I have a class, let's call it ConstVector, that only defines cbegin/cend and not begin/end because I don't want to allow modifications to its members after construction. I tried to use the range based for loop like this:
ConstVector const_vector(1, 2, 3);
for(const auto &x : const_vector)
....
While the relevant part of the class looks like this:
template<class T>
class ConstVector
{
public:
ConstVector(std::initializer_list<T> values);
typename std::vector<T>::const_iterator cbegin(void) const;
typename std::vector<T>::const_iterator cend(void) const;
private:
std::vector<T> data;
};
template<class T>
ConstVector::ConstVector(std::initializer_list<T> values)
: data(values)
{
}
template<class T>
typename std::vector<T>::const_iterator ConstVector<T>::cbegin() const
{
return this->data.cbegin();
}
template<class T>
typename std::vector<T>::const_iterator ConstVector<T>::cend() const
{
return this->data.cend();
}
But my compiler complains:
‘begin’ was not declared in this scope
My question is: Do I have to implement begin/end? As far as I understood it, it should choose cbegin/cend if it's const auto &x
and not auto &x
. At least that's what would make sense to me. If I remove my range based for loop, everything compiles fine.
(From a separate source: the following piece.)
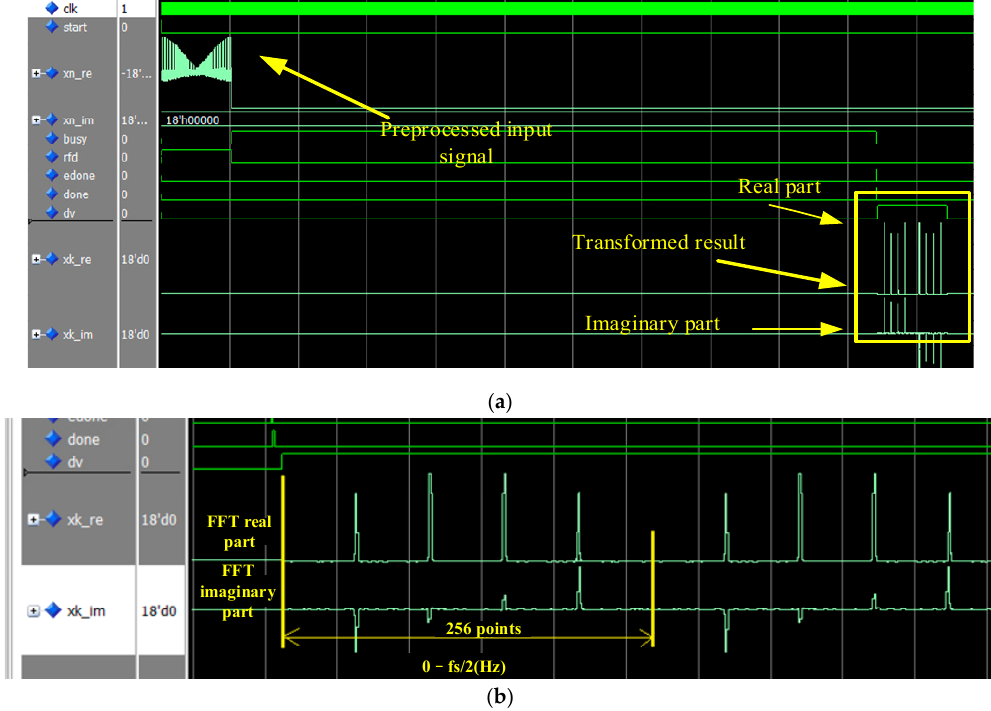
Figure 23. Waveform simulation diagram of the spectral analysis module: ( a ) all-phase FFT module test overall diagram and ( b ) all-phase FFT module test partial magnified diagram.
I also tried pretty much everything suggested here to make it const
, but that didn't help.
Do I have to implement begin/end?
Yes.
As far as I understood it, it should choose
cbegin/cend
if it'sconst auto &x
and notauto &x
.
That's not how the range-based for
is defined in the standard. Range-based for
always looks for begin()
and end()
. From https://timsong-cpp.github.io/cppwp/n3337/stmt.ranged.
otherwise, begin-expr and end-expr are
begin(__range)
andend(__range)
, respectively, wherebegin
andend
are looked up with argument-dependent lookup ([basic.lookup.argdep]). For the purposes of this name lookup, namespace std is an associated namespace.